Prediction Interval (for individual response):

\[\hat{Y}_0 \pm t_{\alpha/2, n-2} \cdot SE(\text{pred})\]

Note: \(SE(\text{pred}) > SE(\hat{Y}_0)\) due to individual variation.

Prediction Bands: Code

# Create prediction data
new_data <- data.frame(
  wt = seq(min(mtcars$wt), max(mtcars$wt), length.out = 100))

# Get confidence and prediction intervals
pred_conf <- predict(model, newdata = new_data, 
                     interval = "confidence", level = 0.95)
pred_pred <- predict(model, newdata = new_data, 
                     interval = "prediction", level = 0.95)

# Combine into data frame
plot_data <- data.frame(
  wt = new_data$wt, fit = pred_conf[, "fit"],
  conf_lwr = pred_conf[, "lwr"], conf_upr = pred_conf[, "upr"],
  pred_lwr = pred_pred[, "lwr"], pred_upr = pred_pred[, "upr"])
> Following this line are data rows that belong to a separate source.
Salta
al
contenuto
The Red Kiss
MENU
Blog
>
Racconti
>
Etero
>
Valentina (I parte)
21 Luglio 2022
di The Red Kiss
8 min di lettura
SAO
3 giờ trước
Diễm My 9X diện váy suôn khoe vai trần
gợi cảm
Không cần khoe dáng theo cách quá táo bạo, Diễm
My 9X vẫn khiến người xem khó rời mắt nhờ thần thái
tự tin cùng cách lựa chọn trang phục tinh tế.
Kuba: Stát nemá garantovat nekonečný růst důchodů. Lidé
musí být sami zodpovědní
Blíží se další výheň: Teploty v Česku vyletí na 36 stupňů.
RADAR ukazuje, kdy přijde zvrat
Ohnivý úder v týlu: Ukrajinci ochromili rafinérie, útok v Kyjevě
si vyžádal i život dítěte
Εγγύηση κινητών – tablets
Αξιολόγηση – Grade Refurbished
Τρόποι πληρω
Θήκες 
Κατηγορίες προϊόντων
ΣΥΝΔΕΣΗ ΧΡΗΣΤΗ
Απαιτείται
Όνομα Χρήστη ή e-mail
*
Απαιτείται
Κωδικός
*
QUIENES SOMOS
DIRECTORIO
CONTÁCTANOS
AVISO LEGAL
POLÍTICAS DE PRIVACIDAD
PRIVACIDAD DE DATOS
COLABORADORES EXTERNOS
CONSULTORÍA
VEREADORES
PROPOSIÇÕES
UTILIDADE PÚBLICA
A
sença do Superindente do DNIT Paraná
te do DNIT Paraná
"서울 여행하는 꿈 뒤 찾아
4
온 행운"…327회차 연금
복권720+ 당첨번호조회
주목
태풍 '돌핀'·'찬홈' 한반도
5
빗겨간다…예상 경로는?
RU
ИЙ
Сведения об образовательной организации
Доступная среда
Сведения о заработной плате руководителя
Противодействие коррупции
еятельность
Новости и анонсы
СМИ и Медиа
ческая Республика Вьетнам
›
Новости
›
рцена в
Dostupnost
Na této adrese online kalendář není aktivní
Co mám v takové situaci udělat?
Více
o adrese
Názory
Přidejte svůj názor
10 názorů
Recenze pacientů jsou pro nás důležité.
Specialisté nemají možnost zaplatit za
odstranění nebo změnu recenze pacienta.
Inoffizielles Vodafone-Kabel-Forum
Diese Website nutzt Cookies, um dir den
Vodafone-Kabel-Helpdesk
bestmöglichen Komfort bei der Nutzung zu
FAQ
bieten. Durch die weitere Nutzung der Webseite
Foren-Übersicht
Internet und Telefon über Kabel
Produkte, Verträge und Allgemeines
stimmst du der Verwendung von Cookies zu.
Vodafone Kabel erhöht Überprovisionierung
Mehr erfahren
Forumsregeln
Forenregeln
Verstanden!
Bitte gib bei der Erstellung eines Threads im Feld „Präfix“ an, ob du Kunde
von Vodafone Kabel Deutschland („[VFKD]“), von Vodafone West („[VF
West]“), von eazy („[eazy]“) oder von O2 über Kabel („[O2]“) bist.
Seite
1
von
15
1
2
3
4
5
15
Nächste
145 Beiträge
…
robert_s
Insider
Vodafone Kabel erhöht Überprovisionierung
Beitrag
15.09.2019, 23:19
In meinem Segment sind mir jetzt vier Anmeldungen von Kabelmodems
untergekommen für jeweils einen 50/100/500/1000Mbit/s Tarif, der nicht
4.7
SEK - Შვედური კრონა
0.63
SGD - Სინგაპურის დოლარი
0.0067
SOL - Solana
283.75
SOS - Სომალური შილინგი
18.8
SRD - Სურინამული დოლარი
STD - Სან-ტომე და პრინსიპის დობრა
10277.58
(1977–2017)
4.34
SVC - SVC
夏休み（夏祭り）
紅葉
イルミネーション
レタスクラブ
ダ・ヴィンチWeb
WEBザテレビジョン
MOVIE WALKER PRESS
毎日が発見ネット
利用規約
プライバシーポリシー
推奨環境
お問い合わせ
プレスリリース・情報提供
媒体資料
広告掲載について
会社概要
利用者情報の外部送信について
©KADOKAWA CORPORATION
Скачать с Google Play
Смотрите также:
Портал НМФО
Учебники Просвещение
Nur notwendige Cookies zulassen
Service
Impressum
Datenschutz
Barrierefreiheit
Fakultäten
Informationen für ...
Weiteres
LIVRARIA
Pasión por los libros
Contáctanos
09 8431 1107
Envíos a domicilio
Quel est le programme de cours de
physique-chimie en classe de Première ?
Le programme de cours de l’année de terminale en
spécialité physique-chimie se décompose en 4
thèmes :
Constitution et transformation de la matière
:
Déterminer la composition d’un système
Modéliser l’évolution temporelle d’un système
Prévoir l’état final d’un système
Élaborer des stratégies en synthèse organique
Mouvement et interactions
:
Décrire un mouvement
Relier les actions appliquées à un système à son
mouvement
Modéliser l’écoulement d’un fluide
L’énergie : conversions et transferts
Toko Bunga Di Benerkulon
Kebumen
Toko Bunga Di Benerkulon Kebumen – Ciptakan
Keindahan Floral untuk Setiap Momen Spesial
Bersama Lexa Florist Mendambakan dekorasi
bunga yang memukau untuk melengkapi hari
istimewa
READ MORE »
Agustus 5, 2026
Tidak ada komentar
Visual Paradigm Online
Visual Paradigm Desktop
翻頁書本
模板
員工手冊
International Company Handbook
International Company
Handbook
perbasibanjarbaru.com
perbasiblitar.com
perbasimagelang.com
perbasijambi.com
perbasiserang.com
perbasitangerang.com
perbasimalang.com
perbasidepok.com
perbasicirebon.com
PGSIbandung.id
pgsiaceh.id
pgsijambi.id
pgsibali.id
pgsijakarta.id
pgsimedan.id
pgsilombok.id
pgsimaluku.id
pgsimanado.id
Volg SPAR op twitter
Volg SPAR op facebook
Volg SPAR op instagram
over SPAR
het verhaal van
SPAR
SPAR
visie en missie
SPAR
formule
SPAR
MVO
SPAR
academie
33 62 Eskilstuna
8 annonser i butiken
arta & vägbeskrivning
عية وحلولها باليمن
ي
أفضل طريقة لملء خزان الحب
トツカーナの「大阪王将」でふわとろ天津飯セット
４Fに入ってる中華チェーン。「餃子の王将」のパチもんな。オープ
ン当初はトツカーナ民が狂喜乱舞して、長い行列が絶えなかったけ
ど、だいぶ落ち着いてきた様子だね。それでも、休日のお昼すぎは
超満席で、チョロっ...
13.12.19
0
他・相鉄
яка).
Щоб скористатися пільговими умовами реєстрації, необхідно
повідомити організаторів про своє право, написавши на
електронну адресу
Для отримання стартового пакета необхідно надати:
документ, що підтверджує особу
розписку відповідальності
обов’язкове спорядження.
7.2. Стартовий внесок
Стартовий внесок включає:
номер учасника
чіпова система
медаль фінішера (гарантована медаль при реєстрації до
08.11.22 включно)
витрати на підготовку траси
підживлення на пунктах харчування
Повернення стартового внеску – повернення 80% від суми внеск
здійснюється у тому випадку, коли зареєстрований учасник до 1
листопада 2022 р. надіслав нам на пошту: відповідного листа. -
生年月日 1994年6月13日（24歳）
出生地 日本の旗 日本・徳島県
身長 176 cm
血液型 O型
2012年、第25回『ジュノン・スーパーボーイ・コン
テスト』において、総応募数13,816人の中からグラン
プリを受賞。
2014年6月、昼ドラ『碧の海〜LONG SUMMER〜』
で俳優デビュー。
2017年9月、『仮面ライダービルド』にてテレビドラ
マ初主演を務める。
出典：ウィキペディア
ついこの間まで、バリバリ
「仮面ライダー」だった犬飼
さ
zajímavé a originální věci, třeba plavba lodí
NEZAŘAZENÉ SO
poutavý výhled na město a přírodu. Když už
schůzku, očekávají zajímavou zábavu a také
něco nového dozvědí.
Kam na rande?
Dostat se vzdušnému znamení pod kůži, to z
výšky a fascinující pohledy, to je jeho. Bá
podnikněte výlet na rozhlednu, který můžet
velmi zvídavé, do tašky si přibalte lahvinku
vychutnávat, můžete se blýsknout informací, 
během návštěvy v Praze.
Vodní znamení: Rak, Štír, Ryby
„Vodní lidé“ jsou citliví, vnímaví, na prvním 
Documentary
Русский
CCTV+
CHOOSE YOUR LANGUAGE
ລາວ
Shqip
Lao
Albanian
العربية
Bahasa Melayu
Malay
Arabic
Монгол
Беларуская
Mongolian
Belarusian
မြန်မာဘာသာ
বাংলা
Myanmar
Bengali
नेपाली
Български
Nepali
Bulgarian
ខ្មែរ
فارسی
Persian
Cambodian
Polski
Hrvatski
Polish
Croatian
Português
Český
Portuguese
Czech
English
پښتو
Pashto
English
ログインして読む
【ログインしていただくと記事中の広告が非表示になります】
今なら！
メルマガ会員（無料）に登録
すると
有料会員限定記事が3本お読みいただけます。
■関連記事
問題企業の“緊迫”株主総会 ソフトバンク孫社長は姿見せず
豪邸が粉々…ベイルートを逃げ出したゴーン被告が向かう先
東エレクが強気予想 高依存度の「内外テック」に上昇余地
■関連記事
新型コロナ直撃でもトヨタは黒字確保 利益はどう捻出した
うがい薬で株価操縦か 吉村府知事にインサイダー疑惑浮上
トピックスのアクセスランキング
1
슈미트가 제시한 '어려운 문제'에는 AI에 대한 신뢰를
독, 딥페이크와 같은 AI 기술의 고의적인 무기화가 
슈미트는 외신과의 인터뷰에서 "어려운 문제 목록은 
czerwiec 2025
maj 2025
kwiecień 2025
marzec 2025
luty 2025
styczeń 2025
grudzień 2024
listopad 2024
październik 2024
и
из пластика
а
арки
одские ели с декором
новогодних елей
# Create plot with prediction bands
ggplot() +
  geom_ribbon(data = plot_data, 
              aes(x = wt, ymin = pred_lwr, ymax = pred_upr),
              fill = "lightblue", alpha = 0.3) +
  geom_ribbon(data = plot_data, 
              aes(x = wt, ymin = conf_lwr, ymax = conf_upr),
              fill = "blue", alpha = 0.4) +
  geom_line(data = plot_data, aes(x = wt, y = fit), 
            color = "red", size = 1.2) +
  geom_point(data = mtcars, aes(x = wt, y = mpg), size = 2) +
  labs(title = "Confidence and Prediction Bands",
       x = "Weight (1000 lbs)", y = "MPG") +
  theme_minimal(base_size = 11)

Prediction Bands: Results

The blue band represents the confidence interval for the mean response, while the lighter blue band shows the prediction interval for individual observations.

Key Takeaways

When to Use:

  • Exploring relationships between two continuous variables
  • Making predictions based on a single predictor
  • Testing hypotheses about linear associations

Limitations:

  • Assumes linear relationship
  • Sensitive to outliers
  • Only one predictor

Extensions:

  • Multiple Linear Regression (multiple predictors)
  • Polynomial Regression (non-linear patterns)
  • Robust Regression (handling outliers)

Tip: Always check assumptions and visualize your data!